**What to work on:**
Print nothing but the lines below starting at the line that holds "合規則時自動填入不同顏色或字體，" and ending at the line that holds "langer in het", including both, each exactly as written.

___

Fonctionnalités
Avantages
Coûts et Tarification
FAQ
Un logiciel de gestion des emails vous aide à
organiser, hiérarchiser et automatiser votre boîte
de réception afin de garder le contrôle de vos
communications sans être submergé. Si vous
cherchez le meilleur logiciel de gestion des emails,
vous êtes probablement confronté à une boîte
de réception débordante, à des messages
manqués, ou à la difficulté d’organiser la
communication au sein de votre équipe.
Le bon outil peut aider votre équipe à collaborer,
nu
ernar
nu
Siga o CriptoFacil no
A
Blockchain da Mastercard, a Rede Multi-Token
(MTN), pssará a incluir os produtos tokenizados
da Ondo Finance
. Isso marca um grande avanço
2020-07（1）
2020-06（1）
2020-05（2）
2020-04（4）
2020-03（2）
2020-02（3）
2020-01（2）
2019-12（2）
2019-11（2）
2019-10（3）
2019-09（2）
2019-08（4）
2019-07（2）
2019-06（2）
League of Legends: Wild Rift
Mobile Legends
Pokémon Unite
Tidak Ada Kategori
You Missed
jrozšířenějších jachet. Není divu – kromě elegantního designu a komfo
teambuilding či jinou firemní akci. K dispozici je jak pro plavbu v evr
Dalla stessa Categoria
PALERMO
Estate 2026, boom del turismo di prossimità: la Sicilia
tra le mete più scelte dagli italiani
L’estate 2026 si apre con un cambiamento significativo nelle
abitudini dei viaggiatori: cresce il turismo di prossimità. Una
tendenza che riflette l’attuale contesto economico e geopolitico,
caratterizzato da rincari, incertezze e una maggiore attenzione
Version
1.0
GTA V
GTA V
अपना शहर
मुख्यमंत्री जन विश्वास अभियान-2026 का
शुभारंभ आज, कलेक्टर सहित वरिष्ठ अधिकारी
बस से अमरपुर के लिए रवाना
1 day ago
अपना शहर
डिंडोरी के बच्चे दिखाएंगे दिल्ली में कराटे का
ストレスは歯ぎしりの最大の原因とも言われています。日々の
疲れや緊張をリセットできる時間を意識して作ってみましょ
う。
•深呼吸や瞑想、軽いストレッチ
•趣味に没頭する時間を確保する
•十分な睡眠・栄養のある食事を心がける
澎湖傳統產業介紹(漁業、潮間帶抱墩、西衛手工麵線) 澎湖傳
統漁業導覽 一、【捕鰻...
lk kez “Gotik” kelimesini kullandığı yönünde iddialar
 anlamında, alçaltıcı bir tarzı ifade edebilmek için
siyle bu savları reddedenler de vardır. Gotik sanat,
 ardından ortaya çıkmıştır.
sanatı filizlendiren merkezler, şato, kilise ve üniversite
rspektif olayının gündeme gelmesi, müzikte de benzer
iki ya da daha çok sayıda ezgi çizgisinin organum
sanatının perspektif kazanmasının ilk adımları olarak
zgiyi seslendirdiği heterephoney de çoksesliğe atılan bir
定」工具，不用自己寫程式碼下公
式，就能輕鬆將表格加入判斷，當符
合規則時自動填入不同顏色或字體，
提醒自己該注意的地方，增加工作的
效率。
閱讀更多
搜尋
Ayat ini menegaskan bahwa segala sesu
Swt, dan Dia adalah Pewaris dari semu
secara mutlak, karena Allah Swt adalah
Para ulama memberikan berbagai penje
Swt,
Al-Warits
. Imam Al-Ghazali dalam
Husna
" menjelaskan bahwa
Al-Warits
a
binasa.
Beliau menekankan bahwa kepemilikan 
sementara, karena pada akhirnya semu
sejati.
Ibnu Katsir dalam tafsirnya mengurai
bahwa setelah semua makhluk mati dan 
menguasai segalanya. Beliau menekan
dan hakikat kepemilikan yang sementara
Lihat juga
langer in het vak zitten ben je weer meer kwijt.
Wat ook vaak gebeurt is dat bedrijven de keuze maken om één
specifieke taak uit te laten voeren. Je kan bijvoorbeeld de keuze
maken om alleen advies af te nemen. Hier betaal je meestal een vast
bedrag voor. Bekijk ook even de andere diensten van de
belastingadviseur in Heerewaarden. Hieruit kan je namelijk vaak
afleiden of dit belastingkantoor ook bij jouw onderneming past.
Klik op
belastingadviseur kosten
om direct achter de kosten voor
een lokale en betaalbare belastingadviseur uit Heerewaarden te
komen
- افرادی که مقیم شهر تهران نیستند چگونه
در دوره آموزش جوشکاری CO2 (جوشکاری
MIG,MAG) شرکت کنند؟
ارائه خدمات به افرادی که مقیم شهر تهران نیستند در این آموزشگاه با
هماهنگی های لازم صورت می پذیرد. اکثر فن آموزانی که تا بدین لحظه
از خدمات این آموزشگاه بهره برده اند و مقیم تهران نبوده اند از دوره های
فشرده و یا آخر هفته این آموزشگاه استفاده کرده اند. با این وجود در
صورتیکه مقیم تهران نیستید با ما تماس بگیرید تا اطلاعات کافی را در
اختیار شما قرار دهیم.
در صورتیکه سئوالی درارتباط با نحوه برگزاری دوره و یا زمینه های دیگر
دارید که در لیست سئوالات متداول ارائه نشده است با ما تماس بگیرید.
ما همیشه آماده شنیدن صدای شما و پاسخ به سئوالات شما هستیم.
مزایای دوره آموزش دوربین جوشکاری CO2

___

**Answer for the task:**
合規則時自動填入不同顏色或字體，
提醒自己該注意的地方，增加工作的
效率。
閱讀更多
搜尋
Ayat ini menegaskan bahwa segala sesu
Swt, dan Dia adalah Pewaris dari semu
secara mutlak, karena Allah Swt adalah
Para ulama memberikan berbagai penje
Swt,
Al-Warits
. Imam Al-Ghazali dalam
Husna
" menjelaskan bahwa
Al-Warits
a
binasa.
Beliau menekankan bahwa kepemilikan 
sementara, karena pada akhirnya semu
sejati.
Ibnu Katsir dalam tafsirnya mengurai
bahwa setelah semua makhluk mati dan 
menguasai segalanya. Beliau menekan
dan hakikat kepemilikan yang sementara
Lihat juga
langer in het vak zitten ben je weer meer kwijt.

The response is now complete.